» Task description
Please explain in one to three sentences why the writer of the hustle culture essay below states the point about critics of millennials as a question rather than a claim.

» Text
=== Begin Enclosure ===

Erin Griffith, writing for The New York Times, recently profiled “hustle culture,” the millennial generation’s way of pretending to love work by engaging in “toil glamour” (to the great profit of company execs and not the employees themselves). Griffith refers to a Buzzfeed article by Anne Helen Peterson, in which Peterson points out that millennials are constantly accused of laziness and entitlement, yet are “obsessed with killing it at their jobs” (as Griffith puts it). Noting the spiritual dimension of this culture of overwork, Griffith wonders if the decline in organized religion has left millennials searching for another outlet to plug in our devotion.

“Perhaps we’ve all gotten a little hungry for meaning,” she writes.

I am bothered by sweeping generalizations in this day and age of fake news and misinformation, so I will pose this as a question: why is that every person in my life who has been hypercritical of millennials are the same people who cannot imagine why many of us are turning from religious institutions?

When I first began teaching, it was through a well-known, albeit controversial program that places recently graduated college students in classrooms where they learn teaching as they go. In the cohort of approximately 200 people I joined, overwork—disguised as “hustle”—was the standard mode of operation, and anything less was considered shameful. Often, teachers would say something like, “I’m one of those teachers who never takes a day off work because I might be the only consistent thing in my students’ lives.” It was often teachers who wanted to avoid being white saviors, trying to save students through unclaimed personal days. Years passed before I felt okay taking a weekend to myself without bringing papers home to grade.

The more I became myself, the more I came to believe in a firm set of convictions, and the less I saw myself or those convictions surviving in a church. I guess I mean to say, the less I saw a church as the place where I could best honor my beliefs and my unbeliefs.

“So are you still a Christian?” people began to ask me. A small question to fit a self into.

Kurt Vonnegut, who identified as a humanist and not a Christian, once said in a graduation speech, “If Christ hadn’t delivered the Sermon on the Mount, with its message of mercy and pity, I wouldn’t want to be a human being.”

=== End Enclosure ===

» Data shown

=== Begin Enclosure ===

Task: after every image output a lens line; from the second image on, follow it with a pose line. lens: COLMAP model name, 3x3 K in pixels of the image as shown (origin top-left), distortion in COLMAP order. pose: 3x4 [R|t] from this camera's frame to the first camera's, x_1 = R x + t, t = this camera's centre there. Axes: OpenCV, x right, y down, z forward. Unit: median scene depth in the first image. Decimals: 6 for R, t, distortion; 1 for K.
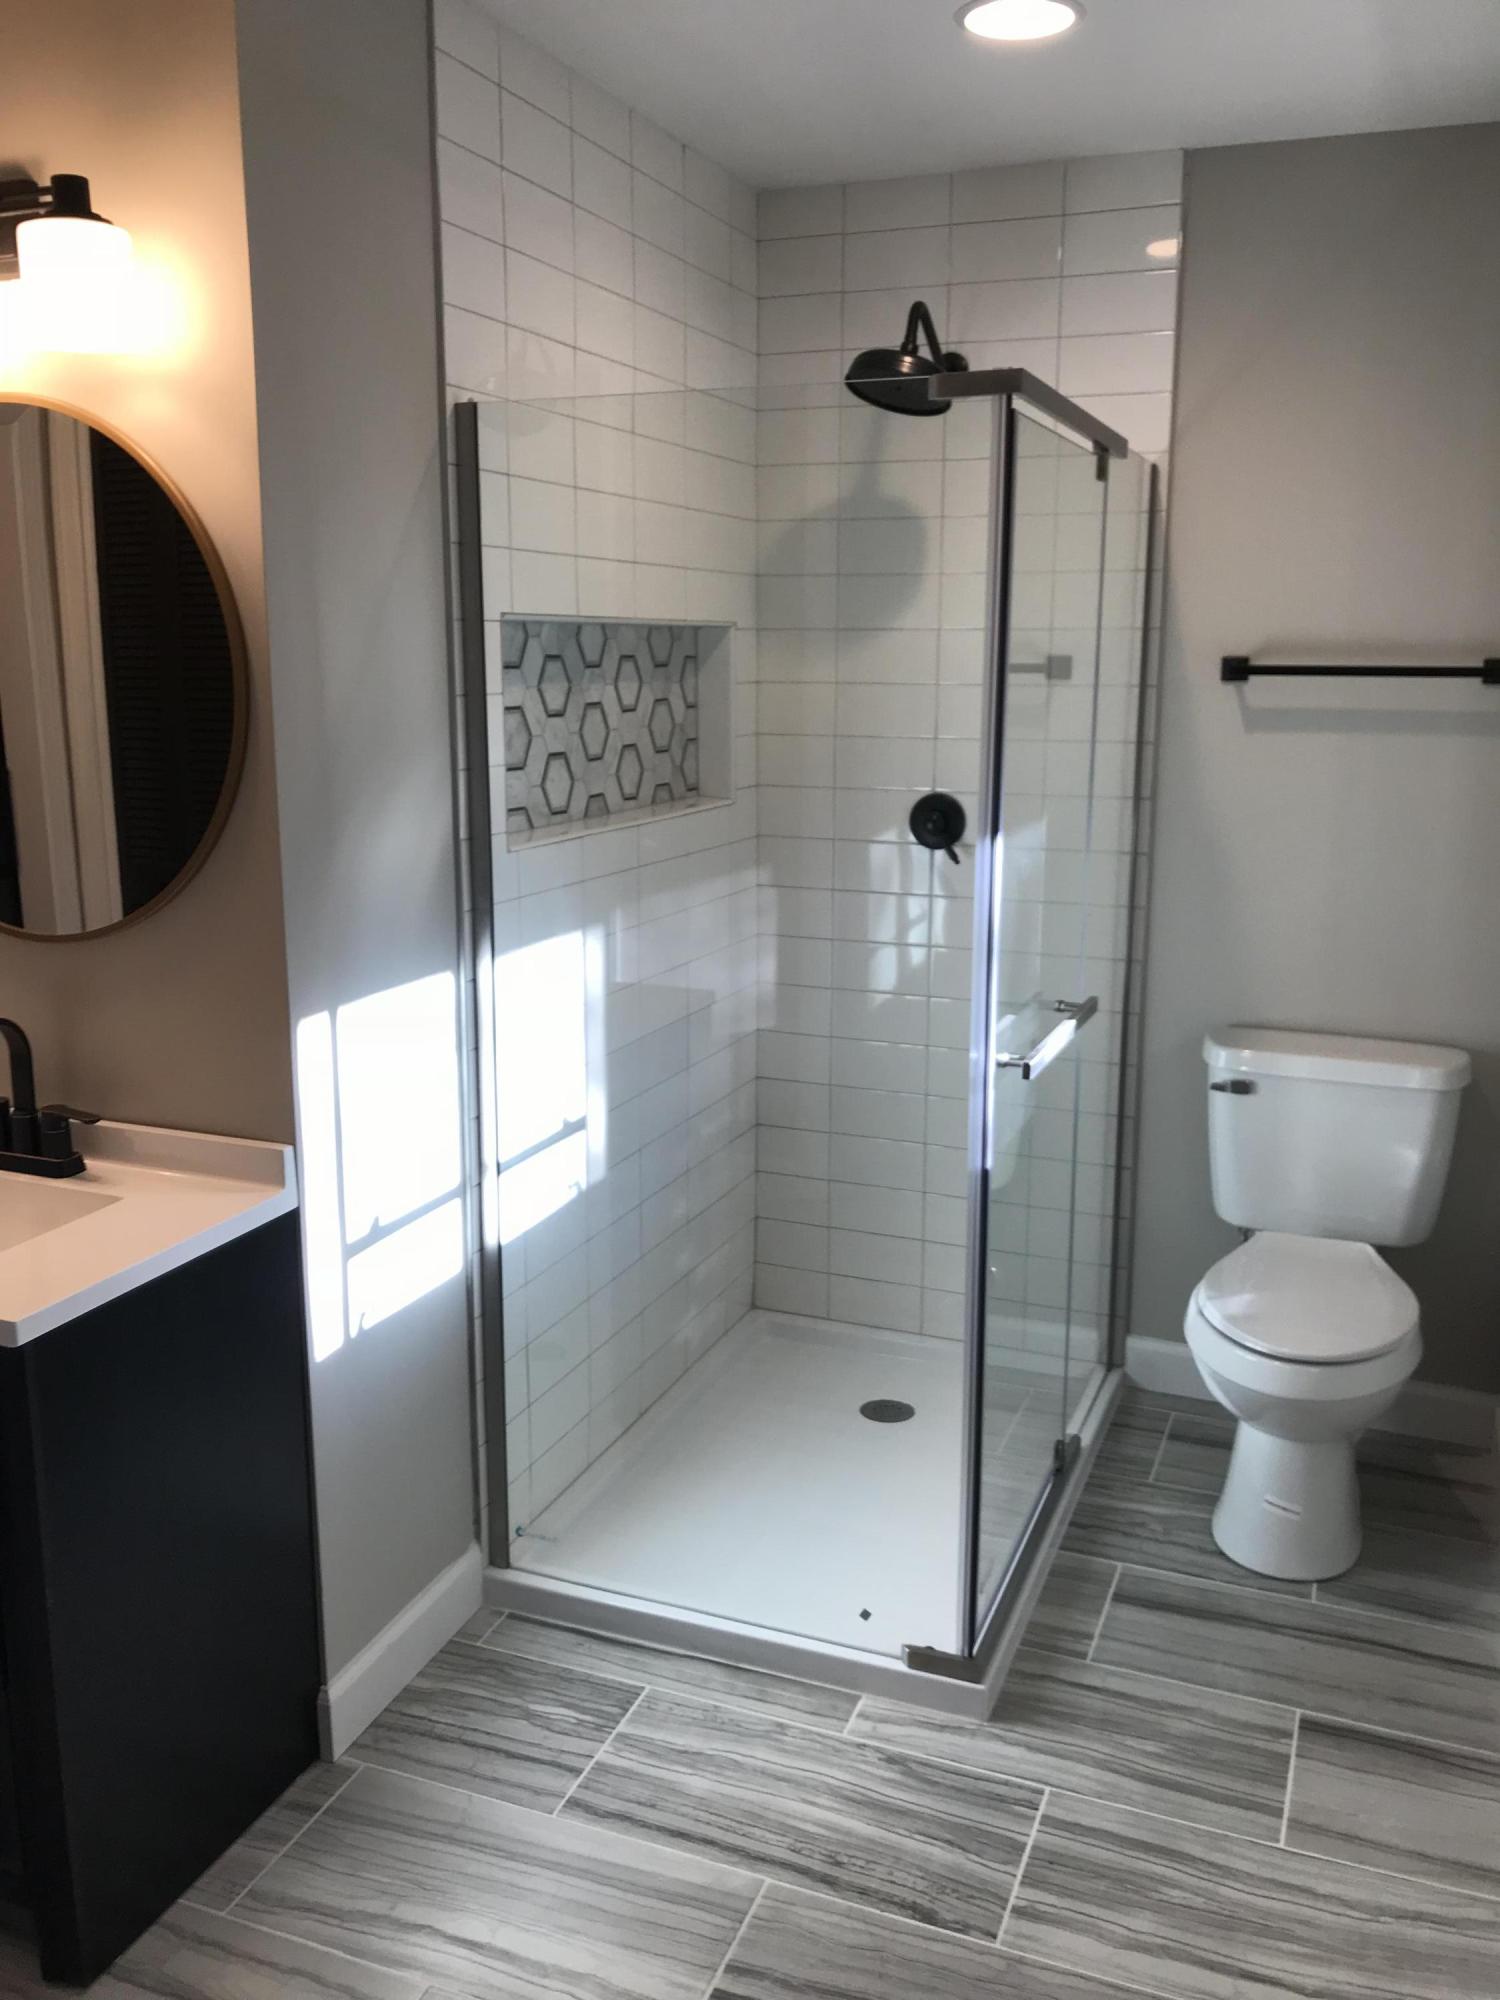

=== End Enclosure ===

» Answer section
The writer is bothered by sweeping generalizations in a time of fake news and misinformation. So the writer poses the point as a question: why are the people who have been hypercritical of millennials the same ones who cannot imagine why many are turning away from religious institutions?